===== RECORDED DATA =====

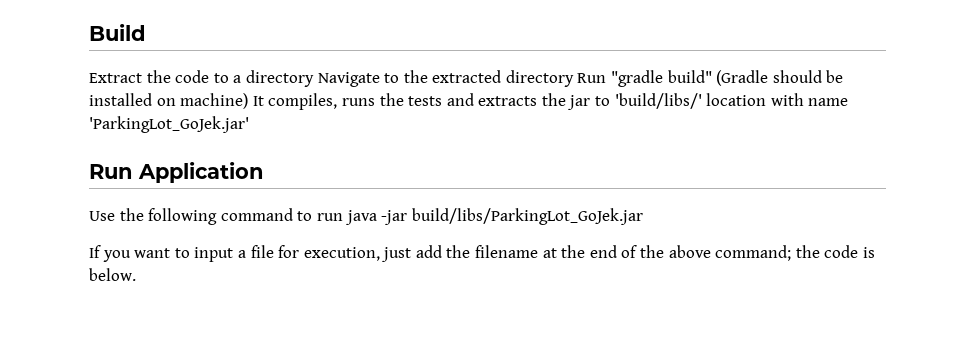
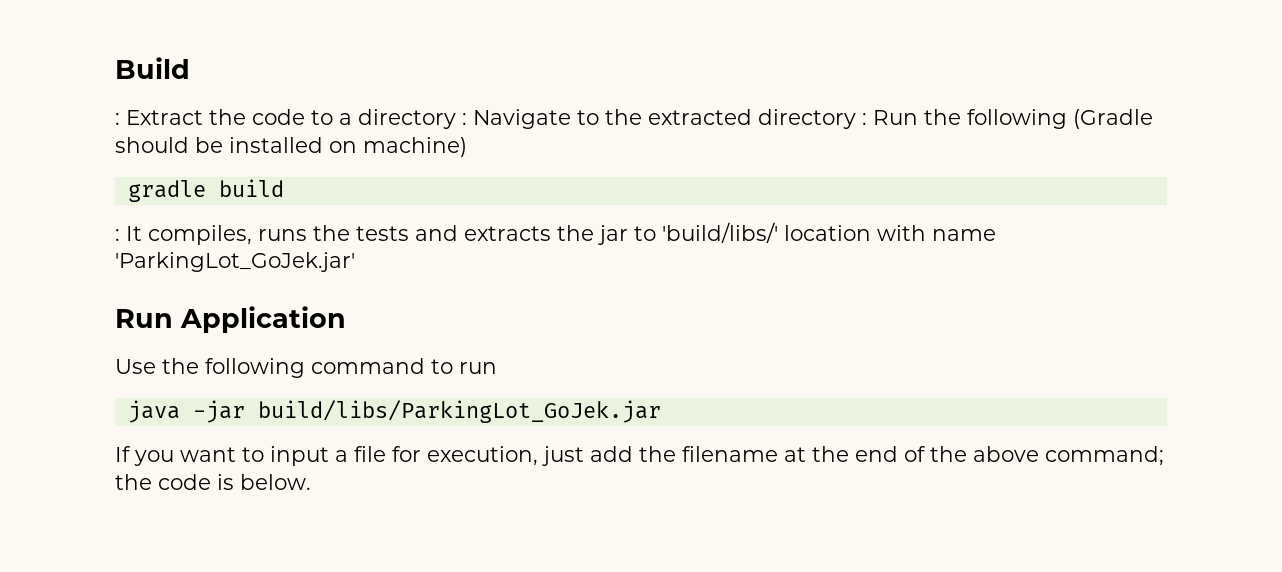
(146, 32) none -> [115,113,120,125] :
(314, 78) none -> [462,113,467,125] :
[577,70,712,87] Run "gradle build" -> [862,109,1067,129] : Run the following
(249, 101) none -> [127,179,284,202] [115,229,120,241] // gradle build // :
(343, 217) none -> (497, 368) //

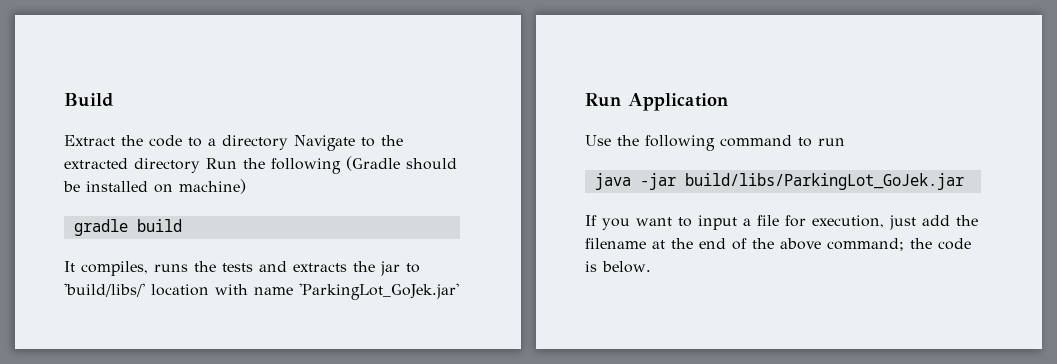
[115,113,120,125] : -> (114, 100) none
[462,113,467,125] : -> (288, 142) none
[862,113,867,125] : -> (200, 165) none
[115,229,120,241] : -> (182, 225) none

=====

→ **REQUIREMENT**
Set out every record exactly, images excluded.

→ **SOLUTION TO THIS EXERCISE**
(146, 32) none -> [115,113,120,125] :
(314, 78) none -> [462,113,467,125] :
[577,70,712,87] Run "gradle build" -> [862,109,1067,129] : Run the following
(249, 101) none -> [127,179,284,202] [115,229,120,241] // gradle build // :
(343, 217) none -> (497, 368) //

[115,113,120,125] : -> (114, 100) none
[462,113,467,125] : -> (288, 142) none
[862,113,867,125] : -> (200, 165) none
[115,229,120,241] : -> (182, 225) none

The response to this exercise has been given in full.